La tâche du publiciste ne consiste pas à mettre en lumière un seul côté des choses humaines pour rejeter tous les autres dans l’ombre ; son admiration pour de belles combinaisons politiques ne lui interdit pas de montrer ce qui se cache de douleurs individuelles sous l’appareil des institutions les plus majestueusement ordonnées. Il a le droit de faire ressortir la grandeur des gouvernemens aristocratiques, en même temps que celui de prouver à quel prix les peuples achètent d’ordinaire l’éclat des destinées que ces gouvernemens leur préparent. Par la même raison, il devrait aussi, ce semble, conserver la faculté de constater tout ce que le gouvernement des classes moyennes garantit de bonheur domestique aux nations, sans être contraint de dissimuler ce qui peut manquer encore à ces classes elles-mêmes pour se trouver tout d’abord à la hauteur de leurs nouvelles destinées. Il doit lui être permis de dire qu’en fait de traditions gouvernementales et diplomatiques, la garde nationale n’est pas le sénat romain, ni même le patriciat d’Angleterre, quoiqu’assurément, et du plus profond de son cœur, il préfère, pour l’humanité, le pacifique avenir que lui prépare la bourgeoisie marchant sous le drapeau de 89, au spectacle grandiose de la politique romaine ou britannique.

Enregistrements fournis

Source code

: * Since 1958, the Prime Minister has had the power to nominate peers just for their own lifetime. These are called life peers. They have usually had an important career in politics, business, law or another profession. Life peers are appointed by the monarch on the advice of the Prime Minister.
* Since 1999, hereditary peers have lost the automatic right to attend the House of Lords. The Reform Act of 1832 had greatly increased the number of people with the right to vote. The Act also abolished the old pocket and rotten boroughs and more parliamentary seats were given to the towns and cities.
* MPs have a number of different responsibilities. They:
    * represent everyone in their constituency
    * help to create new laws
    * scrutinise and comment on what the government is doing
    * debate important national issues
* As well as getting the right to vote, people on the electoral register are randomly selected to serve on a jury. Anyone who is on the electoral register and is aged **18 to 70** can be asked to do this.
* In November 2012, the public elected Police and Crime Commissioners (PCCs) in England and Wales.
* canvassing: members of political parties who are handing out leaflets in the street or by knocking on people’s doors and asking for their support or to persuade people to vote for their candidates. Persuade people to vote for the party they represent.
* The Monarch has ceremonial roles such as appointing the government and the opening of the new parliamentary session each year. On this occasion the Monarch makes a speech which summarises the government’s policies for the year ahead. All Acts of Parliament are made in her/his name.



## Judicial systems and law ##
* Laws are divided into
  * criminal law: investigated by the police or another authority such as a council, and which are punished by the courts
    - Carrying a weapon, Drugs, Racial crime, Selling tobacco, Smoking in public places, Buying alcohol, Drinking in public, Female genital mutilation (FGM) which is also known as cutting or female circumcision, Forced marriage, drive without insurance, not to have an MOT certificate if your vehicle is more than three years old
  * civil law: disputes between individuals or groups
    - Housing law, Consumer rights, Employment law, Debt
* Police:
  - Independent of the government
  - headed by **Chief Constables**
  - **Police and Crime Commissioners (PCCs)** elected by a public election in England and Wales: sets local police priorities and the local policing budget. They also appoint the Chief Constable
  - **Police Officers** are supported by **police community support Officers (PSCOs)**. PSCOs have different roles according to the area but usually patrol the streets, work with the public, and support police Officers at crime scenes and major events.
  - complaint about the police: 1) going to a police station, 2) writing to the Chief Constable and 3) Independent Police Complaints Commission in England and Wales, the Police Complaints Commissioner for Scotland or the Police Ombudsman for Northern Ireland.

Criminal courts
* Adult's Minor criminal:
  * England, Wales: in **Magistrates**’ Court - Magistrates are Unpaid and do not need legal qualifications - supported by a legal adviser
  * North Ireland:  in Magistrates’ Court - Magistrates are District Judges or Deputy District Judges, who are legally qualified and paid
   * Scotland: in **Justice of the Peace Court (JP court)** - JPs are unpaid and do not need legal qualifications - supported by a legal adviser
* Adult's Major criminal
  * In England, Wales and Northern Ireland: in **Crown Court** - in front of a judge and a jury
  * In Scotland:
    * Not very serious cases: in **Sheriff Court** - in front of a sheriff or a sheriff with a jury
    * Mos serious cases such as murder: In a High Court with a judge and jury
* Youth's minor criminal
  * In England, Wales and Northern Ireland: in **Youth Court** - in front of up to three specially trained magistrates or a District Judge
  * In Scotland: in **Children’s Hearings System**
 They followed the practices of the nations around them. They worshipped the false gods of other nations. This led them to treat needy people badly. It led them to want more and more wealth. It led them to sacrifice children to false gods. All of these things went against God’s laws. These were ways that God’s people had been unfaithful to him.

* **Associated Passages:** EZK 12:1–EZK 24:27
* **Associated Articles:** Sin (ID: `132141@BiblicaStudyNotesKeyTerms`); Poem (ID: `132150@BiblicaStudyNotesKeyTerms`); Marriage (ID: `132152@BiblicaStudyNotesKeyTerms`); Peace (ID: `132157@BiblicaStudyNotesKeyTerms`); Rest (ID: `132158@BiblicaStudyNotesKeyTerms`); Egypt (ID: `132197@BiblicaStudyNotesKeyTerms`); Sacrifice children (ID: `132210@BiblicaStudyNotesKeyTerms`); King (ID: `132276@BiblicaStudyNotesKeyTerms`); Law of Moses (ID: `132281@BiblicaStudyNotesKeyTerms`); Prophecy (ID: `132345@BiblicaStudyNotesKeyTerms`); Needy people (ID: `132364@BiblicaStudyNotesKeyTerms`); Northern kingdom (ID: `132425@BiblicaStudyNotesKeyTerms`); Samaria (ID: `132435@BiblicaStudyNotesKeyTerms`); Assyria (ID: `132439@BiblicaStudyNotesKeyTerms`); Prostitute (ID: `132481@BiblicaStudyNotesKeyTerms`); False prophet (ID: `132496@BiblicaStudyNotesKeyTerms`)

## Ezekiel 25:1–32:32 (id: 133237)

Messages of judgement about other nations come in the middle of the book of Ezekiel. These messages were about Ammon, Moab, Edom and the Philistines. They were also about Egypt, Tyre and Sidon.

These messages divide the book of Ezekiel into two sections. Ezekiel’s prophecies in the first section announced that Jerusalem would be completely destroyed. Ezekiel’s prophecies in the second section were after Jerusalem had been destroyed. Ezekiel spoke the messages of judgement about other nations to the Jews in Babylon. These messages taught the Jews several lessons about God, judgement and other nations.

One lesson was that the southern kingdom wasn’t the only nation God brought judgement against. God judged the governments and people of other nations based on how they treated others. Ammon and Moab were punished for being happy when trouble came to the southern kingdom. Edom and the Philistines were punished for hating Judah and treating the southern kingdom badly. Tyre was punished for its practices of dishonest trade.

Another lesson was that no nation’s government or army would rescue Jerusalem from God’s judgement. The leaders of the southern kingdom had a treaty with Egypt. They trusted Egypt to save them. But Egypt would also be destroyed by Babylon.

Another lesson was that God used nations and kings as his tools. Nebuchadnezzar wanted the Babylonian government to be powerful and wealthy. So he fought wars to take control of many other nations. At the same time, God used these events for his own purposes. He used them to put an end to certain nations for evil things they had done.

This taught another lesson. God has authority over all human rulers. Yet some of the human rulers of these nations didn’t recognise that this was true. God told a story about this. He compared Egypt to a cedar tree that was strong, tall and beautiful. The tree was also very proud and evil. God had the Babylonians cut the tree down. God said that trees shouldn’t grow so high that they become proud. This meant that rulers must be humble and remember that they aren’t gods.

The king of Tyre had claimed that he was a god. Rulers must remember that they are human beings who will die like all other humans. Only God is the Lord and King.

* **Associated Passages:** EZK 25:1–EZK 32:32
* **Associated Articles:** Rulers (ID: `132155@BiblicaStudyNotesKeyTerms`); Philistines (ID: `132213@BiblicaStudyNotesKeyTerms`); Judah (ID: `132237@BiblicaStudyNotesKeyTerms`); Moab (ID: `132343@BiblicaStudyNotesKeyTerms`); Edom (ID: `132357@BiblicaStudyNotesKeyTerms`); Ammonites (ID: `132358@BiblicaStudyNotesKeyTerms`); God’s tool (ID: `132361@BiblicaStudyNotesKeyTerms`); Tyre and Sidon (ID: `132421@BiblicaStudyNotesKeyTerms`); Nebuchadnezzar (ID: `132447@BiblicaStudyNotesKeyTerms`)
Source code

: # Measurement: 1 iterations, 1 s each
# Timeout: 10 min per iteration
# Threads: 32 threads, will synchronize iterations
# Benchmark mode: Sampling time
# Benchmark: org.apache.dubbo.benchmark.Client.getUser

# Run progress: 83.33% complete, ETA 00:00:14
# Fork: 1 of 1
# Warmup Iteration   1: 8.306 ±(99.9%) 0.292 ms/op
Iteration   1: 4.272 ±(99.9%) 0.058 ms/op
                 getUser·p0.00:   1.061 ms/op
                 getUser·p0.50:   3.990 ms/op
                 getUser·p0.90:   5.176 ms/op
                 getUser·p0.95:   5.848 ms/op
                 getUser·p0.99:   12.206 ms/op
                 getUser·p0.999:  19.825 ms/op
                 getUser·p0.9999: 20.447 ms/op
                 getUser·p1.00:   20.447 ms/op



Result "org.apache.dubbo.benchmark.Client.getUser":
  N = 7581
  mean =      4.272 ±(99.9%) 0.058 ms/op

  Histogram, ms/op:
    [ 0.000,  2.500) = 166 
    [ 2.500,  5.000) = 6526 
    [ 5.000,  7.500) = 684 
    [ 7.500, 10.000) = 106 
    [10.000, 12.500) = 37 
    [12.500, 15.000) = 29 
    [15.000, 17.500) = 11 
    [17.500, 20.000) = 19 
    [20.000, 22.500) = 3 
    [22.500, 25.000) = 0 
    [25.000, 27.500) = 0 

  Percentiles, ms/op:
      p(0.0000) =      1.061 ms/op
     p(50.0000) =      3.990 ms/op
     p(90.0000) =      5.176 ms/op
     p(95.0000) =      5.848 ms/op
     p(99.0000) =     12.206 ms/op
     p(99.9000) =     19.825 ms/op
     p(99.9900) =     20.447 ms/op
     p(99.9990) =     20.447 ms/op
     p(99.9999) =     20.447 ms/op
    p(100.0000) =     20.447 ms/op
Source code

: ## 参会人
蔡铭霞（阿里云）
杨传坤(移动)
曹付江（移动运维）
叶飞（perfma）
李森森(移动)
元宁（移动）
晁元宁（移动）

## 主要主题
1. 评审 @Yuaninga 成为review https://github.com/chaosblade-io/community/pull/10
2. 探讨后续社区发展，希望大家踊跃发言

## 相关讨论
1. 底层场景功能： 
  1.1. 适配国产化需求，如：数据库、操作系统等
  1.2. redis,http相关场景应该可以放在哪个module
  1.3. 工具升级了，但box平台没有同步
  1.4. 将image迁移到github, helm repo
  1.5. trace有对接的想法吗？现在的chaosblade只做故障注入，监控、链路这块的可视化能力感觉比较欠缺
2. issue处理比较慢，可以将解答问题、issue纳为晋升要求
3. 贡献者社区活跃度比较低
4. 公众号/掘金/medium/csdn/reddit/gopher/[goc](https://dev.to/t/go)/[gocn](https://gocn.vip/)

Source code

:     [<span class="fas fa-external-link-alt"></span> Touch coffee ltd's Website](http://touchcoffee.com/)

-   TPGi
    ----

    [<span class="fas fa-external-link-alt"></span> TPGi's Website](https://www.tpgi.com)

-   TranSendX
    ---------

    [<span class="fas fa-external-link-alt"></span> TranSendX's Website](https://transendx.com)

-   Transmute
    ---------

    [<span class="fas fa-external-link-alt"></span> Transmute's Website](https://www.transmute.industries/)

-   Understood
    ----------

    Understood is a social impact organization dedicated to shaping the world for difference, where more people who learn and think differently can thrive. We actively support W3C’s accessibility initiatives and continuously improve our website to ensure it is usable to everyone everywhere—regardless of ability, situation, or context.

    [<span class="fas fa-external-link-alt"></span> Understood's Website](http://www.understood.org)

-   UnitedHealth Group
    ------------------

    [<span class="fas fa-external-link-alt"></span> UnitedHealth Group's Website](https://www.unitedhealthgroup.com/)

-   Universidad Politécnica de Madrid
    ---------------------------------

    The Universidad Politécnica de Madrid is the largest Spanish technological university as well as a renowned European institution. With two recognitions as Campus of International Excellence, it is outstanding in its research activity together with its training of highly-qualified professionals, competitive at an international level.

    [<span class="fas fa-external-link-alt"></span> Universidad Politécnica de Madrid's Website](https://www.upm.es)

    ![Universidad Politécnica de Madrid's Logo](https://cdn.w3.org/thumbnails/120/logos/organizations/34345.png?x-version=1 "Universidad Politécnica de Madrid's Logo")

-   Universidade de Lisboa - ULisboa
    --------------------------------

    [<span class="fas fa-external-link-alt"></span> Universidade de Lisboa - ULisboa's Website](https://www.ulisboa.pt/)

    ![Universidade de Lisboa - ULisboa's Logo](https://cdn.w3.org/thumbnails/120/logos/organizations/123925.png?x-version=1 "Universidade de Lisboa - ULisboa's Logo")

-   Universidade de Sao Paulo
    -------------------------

Explorer les documents
1/ Relevez, dans l'extrait sur la tâche du publiciste, tous les corps ou groupes sociaux nommés dans la phrase qui commence par « Il doit lui être permis ».
2/ D'après l'extrait sur la tâche du publiciste, sous quel drapeau marche la bourgeoisie ?
3/ Poursuivez l'extrait sur la tâche du publiciste à partir de sa dernière phrase.

Réponses aux consignes
1/ la garde nationale, le sénat romain, le patriciat d'Angleterre, la bourgeoisie

2/ Sous le drapeau de 89.

3/
C’est pourtant ce droit de dire à tous la vérité toute entière, droit sans lequel la mission de l’historien contemporain serait celle d’un sycophante, que certains critiques prétendent refuser à l’auteur de ce travail. L’écrivain qui a le plus minutieusement recherché dans toute l’Europe les germes du pouvoir de la bourgeoisie, qui a mis le plus de soin à démontrer par l’histoire la légitimité de ce pouvoir lui-même, à signaler dans l’avenir ses conditions et ses formes, celui qui pouvait craindre de se voir imputer à cet égard des préoccupations trop exclusives, s’est entendu accuser d’attaquer les classes moyennes !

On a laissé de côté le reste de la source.